Evet, söylediğiniz üzere Biden’la birlikte Türkiye’de insan hakları, özgürlükler, demokratik kurumların çalışması yönünde bir çaba gösterileceği algısı yaratıldı. Biden yönetimi iki ülke arasındaki yapısal sorunların çözümüne yönelik herhangi bir adım atmadı. Zaten adım atsa da bir kongre engeliyle karşılaşacağını bildiği için Biden da bu sahayı riskli gördü.
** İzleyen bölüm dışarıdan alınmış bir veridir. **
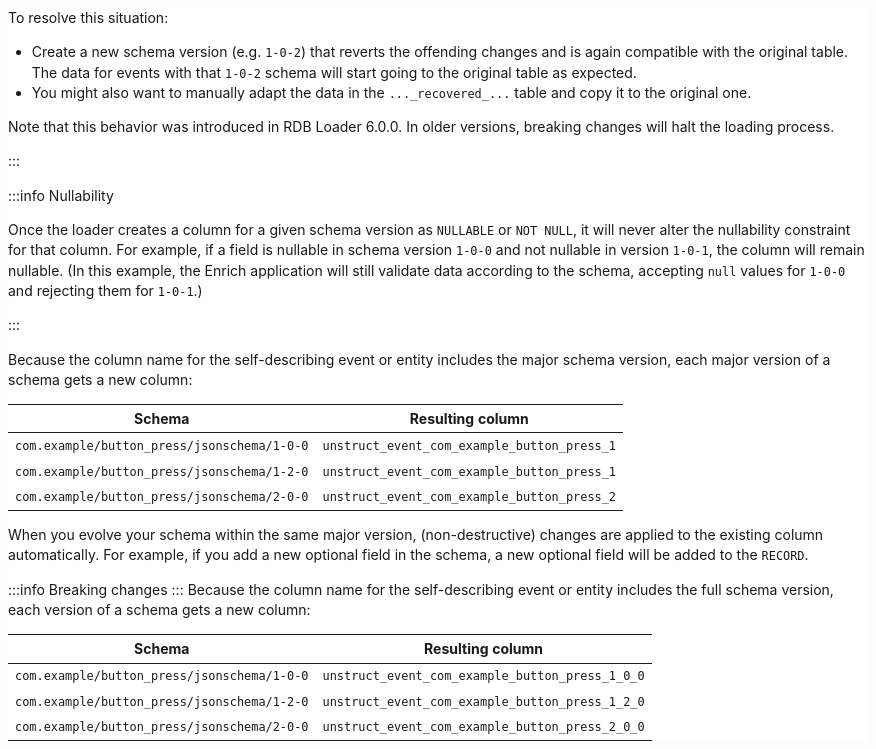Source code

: To resolve this situation:
* Create a new schema version (e.g. `1-0-2`) that reverts the offending changes and is again compatible with the original table. The data for events with that `1-0-2` schema will start going to the original table as expected.
* You might also want to manually adapt the data in the `..._recovered_...` table and copy it to the original one.

Note that this behavior was introduced in RDB Loader 6.0.0. In older versions, breaking changes will halt the loading process.

:::

:::info Nullability

Once the loader creates a column for a given schema version as `NULLABLE` or `NOT NULL`, it will never alter the nullability constraint for that column. For example, if a field is nullable in schema version `1-0-0` and not nullable in version `1-0-1`, the column will remain nullable. (In this example, the Enrich application will still validate data according to the schema, accepting `null` values for `1-0-0` and rejecting them for `1-0-1`.)

:::

  </TabItem>
  <TabItem value="bigquery" label="BigQuery">
    <Tabs groupId="biquery-loader-version" queryString lazy>
        <TabItem value="v2" label="Version 2.x" default>

Because the column name for the self-describing event or entity includes the major schema version, each major version of a schema gets a new column:

| Schema                                      | Resulting column                            |
| ------------------------------------------- | ------------------------------------------- |
| `com.example/button_press/jsonschema/1-0-0` | `unstruct_event_com_example_button_press_1` |
| `com.example/button_press/jsonschema/1-2-0` | `unstruct_event_com_example_button_press_1` |
| `com.example/button_press/jsonschema/2-0-0` | `unstruct_event_com_example_button_press_2` |

When you evolve your schema within the same major version, (non-destructive) changes are applied to the existing column automatically. For example, if you add a new optional field in the schema, a new optional field will be added to the `RECORD`.

:::info Breaking changes
<ParquetRecoveryColumns/>
:::
   </TabItem>
   <TabItem value="v1" label="Version 1.x">
Because the column name for the self-describing event or entity includes the full schema version, each version of a schema gets a new column:

| Schema                                      | Resulting column                                |
| ------------------------------------------- | ----------------------------------------------- |
| `com.example/button_press/jsonschema/1-0-0` | `unstruct_event_com_example_button_press_1_0_0` |
| `com.example/button_press/jsonschema/1-2-0` | `unstruct_event_com_example_button_press_1_2_0` |
| `com.example/button_press/jsonschema/2-0-0` | `unstruct_event_com_example_button_press_2_0_0` |
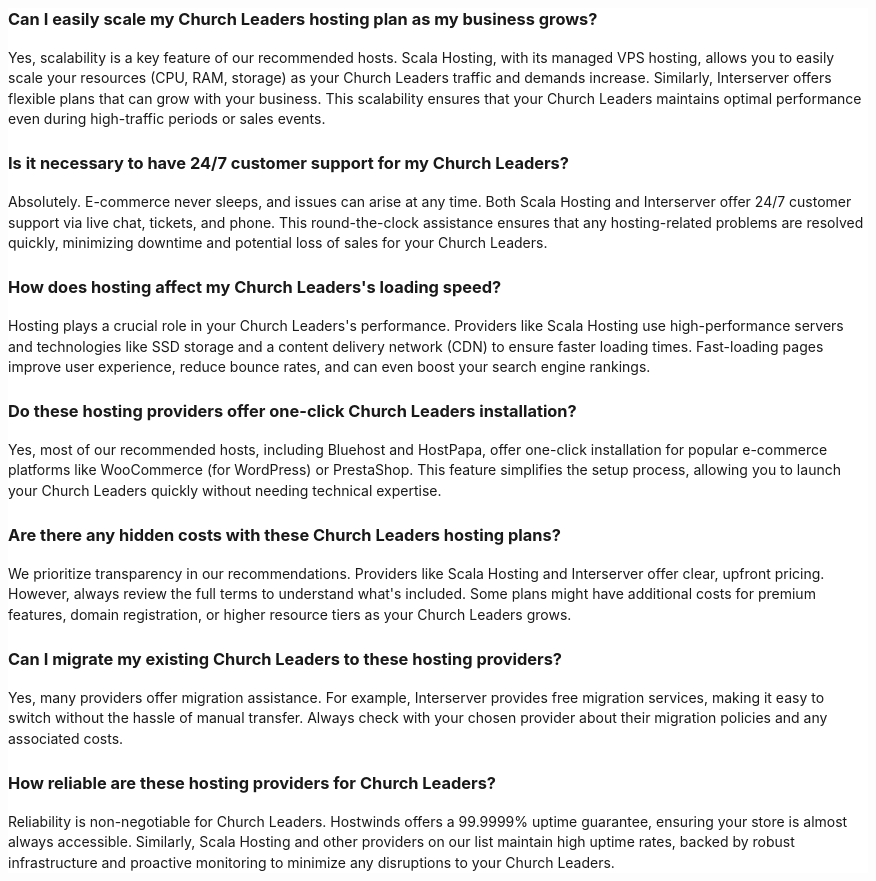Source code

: ### Can I easily scale my Church Leaders hosting plan as my business grows? 
Yes, scalability is a key feature of our recommended hosts. Scala Hosting, with its managed VPS hosting, allows you to easily scale your resources (CPU, RAM, storage) as your Church Leaders traffic and demands increase. Similarly, Interserver offers flexible plans that can grow with your business. This scalability ensures that your Church Leaders maintains optimal performance even during high-traffic periods or sales events.

### Is it necessary to have 24/7 customer support for my Church Leaders? 
Absolutely. E-commerce never sleeps, and issues can arise at any time. Both Scala Hosting and Interserver offer 24/7 customer support via live chat, tickets, and phone. This round-the-clock assistance ensures that any hosting-related problems are resolved quickly, minimizing downtime and potential loss of sales for your Church Leaders.

### How does hosting affect my Church Leaders's loading speed? 
Hosting plays a crucial role in your Church Leaders's performance. Providers like Scala Hosting use high-performance servers and technologies like SSD storage and a content delivery network (CDN) to ensure faster loading times. Fast-loading pages improve user experience, reduce bounce rates, and can even boost your search engine rankings.

### Do these hosting providers offer one-click Church Leaders installation? 
Yes, most of our recommended hosts, including Bluehost and HostPapa, offer one-click installation for popular e-commerce platforms like WooCommerce (for WordPress) or PrestaShop. This feature simplifies the setup process, allowing you to launch your Church Leaders quickly without needing technical expertise.

### Are there any hidden costs with these Church Leaders hosting plans? 
We prioritize transparency in our recommendations. Providers like Scala Hosting and Interserver offer clear, upfront pricing. However, always review the full terms to understand what's included. Some plans might have additional costs for premium features, domain registration, or higher resource tiers as your Church Leaders grows.

### Can I migrate my existing Church Leaders to these hosting providers? 
Yes, many providers offer migration assistance. For example, Interserver provides free migration services, making it easy to switch without the hassle of manual transfer. Always check with your chosen provider about their migration policies and any associated costs.

### How reliable are these hosting providers for Church Leaders? 
Reliability is non-negotiable for Church Leaders. Hostwinds offers a 99.9999% uptime guarantee, ensuring your store is almost always accessible. Similarly, Scala Hosting and other providers on our list maintain high uptime rates, backed by robust infrastructure and proactive monitoring to minimize any disruptions to your Church Leaders.
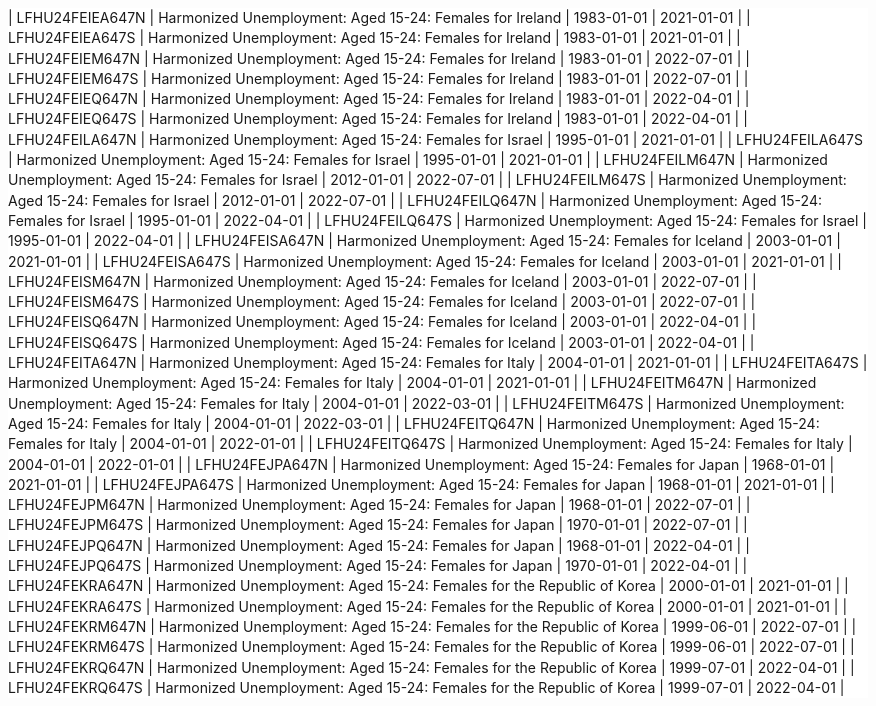 | LFHU24FEIEA647N | Harmonized Unemployment: Aged 15-24: Females for Ireland                                             | 1983-01-01          | 2021-01-01        |
| LFHU24FEIEA647S | Harmonized Unemployment: Aged 15-24: Females for Ireland                                             | 1983-01-01          | 2021-01-01        |
| LFHU24FEIEM647N | Harmonized Unemployment: Aged 15-24: Females for Ireland                                             | 1983-01-01          | 2022-07-01        |
| LFHU24FEIEM647S | Harmonized Unemployment: Aged 15-24: Females for Ireland                                             | 1983-01-01          | 2022-07-01        |
| LFHU24FEIEQ647N | Harmonized Unemployment: Aged 15-24: Females for Ireland                                             | 1983-01-01          | 2022-04-01        |
| LFHU24FEIEQ647S | Harmonized Unemployment: Aged 15-24: Females for Ireland                                             | 1983-01-01          | 2022-04-01        |
| LFHU24FEILA647N | Harmonized Unemployment: Aged 15-24: Females for Israel                                              | 1995-01-01          | 2021-01-01        |
| LFHU24FEILA647S | Harmonized Unemployment: Aged 15-24: Females for Israel                                              | 1995-01-01          | 2021-01-01        |
| LFHU24FEILM647N | Harmonized Unemployment: Aged 15-24: Females for Israel                                              | 2012-01-01          | 2022-07-01        |
| LFHU24FEILM647S | Harmonized Unemployment: Aged 15-24: Females for Israel                                              | 2012-01-01          | 2022-07-01        |
| LFHU24FEILQ647N | Harmonized Unemployment: Aged 15-24: Females for Israel                                              | 1995-01-01          | 2022-04-01        |
| LFHU24FEILQ647S | Harmonized Unemployment: Aged 15-24: Females for Israel                                              | 1995-01-01          | 2022-04-01        |
| LFHU24FEISA647N | Harmonized Unemployment: Aged 15-24: Females for Iceland                                             | 2003-01-01          | 2021-01-01        |
| LFHU24FEISA647S | Harmonized Unemployment: Aged 15-24: Females for Iceland                                             | 2003-01-01          | 2021-01-01        |
| LFHU24FEISM647N | Harmonized Unemployment: Aged 15-24: Females for Iceland                                             | 2003-01-01          | 2022-07-01        |
| LFHU24FEISM647S | Harmonized Unemployment: Aged 15-24: Females for Iceland                                             | 2003-01-01          | 2022-07-01        |
| LFHU24FEISQ647N | Harmonized Unemployment: Aged 15-24: Females for Iceland                                             | 2003-01-01          | 2022-04-01        |
| LFHU24FEISQ647S | Harmonized Unemployment: Aged 15-24: Females for Iceland                                             | 2003-01-01          | 2022-04-01        |
| LFHU24FEITA647N | Harmonized Unemployment: Aged 15-24: Females for Italy                                               | 2004-01-01          | 2021-01-01        |
| LFHU24FEITA647S | Harmonized Unemployment: Aged 15-24: Females for Italy                                               | 2004-01-01          | 2021-01-01        |
| LFHU24FEITM647N | Harmonized Unemployment: Aged 15-24: Females for Italy                                               | 2004-01-01          | 2022-03-01        |
| LFHU24FEITM647S | Harmonized Unemployment: Aged 15-24: Females for Italy                                               | 2004-01-01          | 2022-03-01        |
| LFHU24FEITQ647N | Harmonized Unemployment: Aged 15-24: Females for Italy                                               | 2004-01-01          | 2022-01-01        |
| LFHU24FEITQ647S | Harmonized Unemployment: Aged 15-24: Females for Italy                                               | 2004-01-01          | 2022-01-01        |
| LFHU24FEJPA647N | Harmonized Unemployment: Aged 15-24: Females for Japan                                               | 1968-01-01          | 2021-01-01        |
| LFHU24FEJPA647S | Harmonized Unemployment: Aged 15-24: Females for Japan                                               | 1968-01-01          | 2021-01-01        |
| LFHU24FEJPM647N | Harmonized Unemployment: Aged 15-24: Females for Japan                                               | 1968-01-01          | 2022-07-01        |
| LFHU24FEJPM647S | Harmonized Unemployment: Aged 15-24: Females for Japan                                               | 1970-01-01          | 2022-07-01        |
| LFHU24FEJPQ647N | Harmonized Unemployment: Aged 15-24: Females for Japan                                               | 1968-01-01          | 2022-04-01        |
| LFHU24FEJPQ647S | Harmonized Unemployment: Aged 15-24: Females for Japan                                               | 1970-01-01          | 2022-04-01        |
| LFHU24FEKRA647N | Harmonized Unemployment: Aged 15-24: Females for the Republic of Korea                               | 2000-01-01          | 2021-01-01        |
| LFHU24FEKRA647S | Harmonized Unemployment: Aged 15-24: Females for the Republic of Korea                               | 2000-01-01          | 2021-01-01        |
| LFHU24FEKRM647N | Harmonized Unemployment: Aged 15-24: Females for the Republic of Korea                               | 1999-06-01          | 2022-07-01        |
| LFHU24FEKRM647S | Harmonized Unemployment: Aged 15-24: Females for the Republic of Korea                               | 1999-06-01          | 2022-07-01        |
| LFHU24FEKRQ647N | Harmonized Unemployment: Aged 15-24: Females for the Republic of Korea                               | 1999-07-01          | 2022-04-01        |
| LFHU24FEKRQ647S | Harmonized Unemployment: Aged 15-24: Females for the Republic of Korea                               | 1999-07-01          | 2022-04-01        |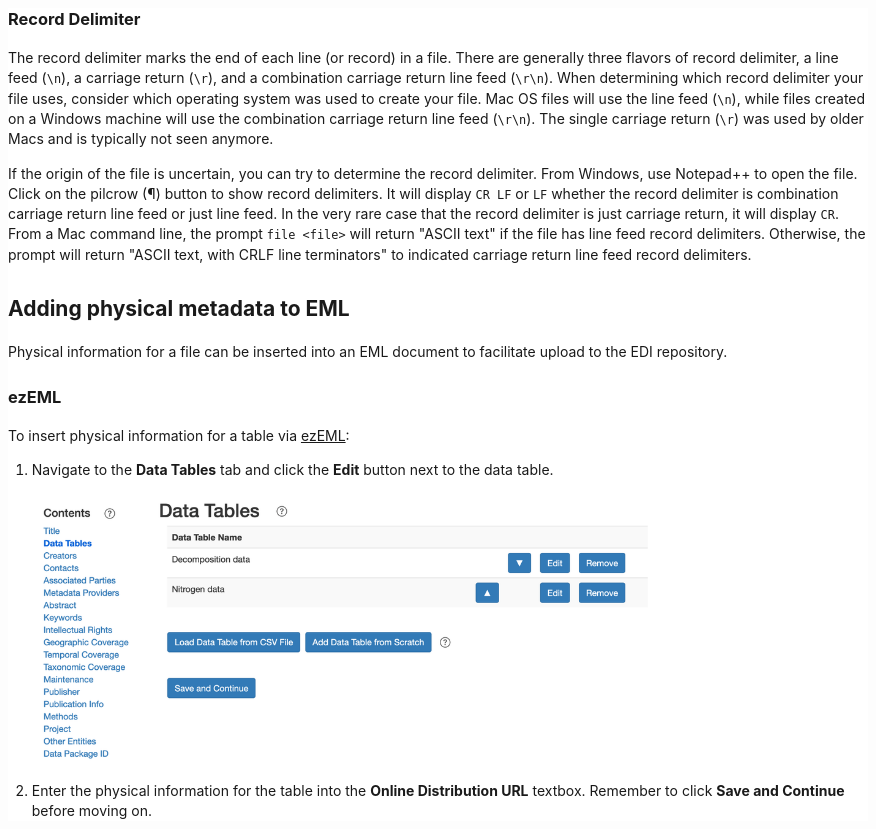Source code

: ### Record Delimiter

The record delimiter marks the end of each line (or record) in a file. There are generally three flavors of record delimiter, a line feed (`\n`), a carriage return (`\r`), and a combination carriage return line feed (`\r\n`). When determining which record delimiter your file uses, consider which operating system was used to create your file. Mac OS files will use the line feed (`\n`), while files created on a Windows machine will use the combination carriage return line feed (`\r\n`). The single carriage return (`\r`) was used by older Macs and is typically not seen anymore.

If the origin of the file is uncertain, you can try to determine the record delimiter. From Windows, use Notepad++ to open the file. Click on the pilcrow (¶) button to show record delimiters. It will display `CR LF` or `LF` whether the record delimiter is combination carriage return line feed or just line feed. In the very rare case that the record delimiter is just carriage return, it will display `CR`. From a Mac command line, the prompt `file <file>` will return "ASCII text" if the file has line feed record delimiters. Otherwise, the prompt will return "ASCII text, with CRLF line terminators" to indicated carriage return line feed record delimiters.

## Adding physical metadata to EML

Physical information for a file can be inserted into an EML document to facilitate upload to the EDI repository.

### ezEML

To insert physical information for a table via [ezEML](https://ezeml.edirepository.org/eml/):

1. Navigate to the **Data Tables** tab and click the **Edit** button next to the data table.

    <img class="screen-shot" src="/static/images/link-ezeml1.png" width="75%">

2. Enter the physical information for the table into the **Online Distribution URL** textbox. Remember to click **Save and Continue** before moving on.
Bunun Türkiye’nin iç politikasına müdahale anlamında yorumlanmakta olduğunu da görerek özellikle bu yaklaşımdan uzak durdu. Ancak şunu da söylemek gerekiyor ki Biden yönetimi de Türkiye’de yaklaşan seçimlerle ilgili sürecin ne şekilde sona ereceğine odaklanmış durumda. Belki de Erdoğan’la diyalog kurmak ya da Erdoğan’a destek anlamına gelecek açılımlar yerine Türkiye’de iktidarın değişmesiyle birçok sorunun kendiliğinden çözüleceğini düşündü. Ancak şunu net olarak söyleyebiliriz ki Türk Amerikan ilişkilerinde S-400’lerin yarattığı tahribat çok büyük. Türkiye’nin F-35 projesinden çıkartılması, ‘Ermeni Soykırımı’nın tanınmasına yönelik karar ve yılan hikâyesine dönen Halkbank davası bunun bir göstergesi. Türkiyenin Karadeniz'deki NATO hareketliliğine destek vermesi, Ukraynayla ilgili olarak tıpkı ABD gibi yüksek perdeden konuşması da ilişkileri yumuşatmaya yetmedi. ABD-Türkiye ilişkilerinde Türkiye’de yönetim değişmeden kolay kolay iyileşme olacağını düşünmüyorum.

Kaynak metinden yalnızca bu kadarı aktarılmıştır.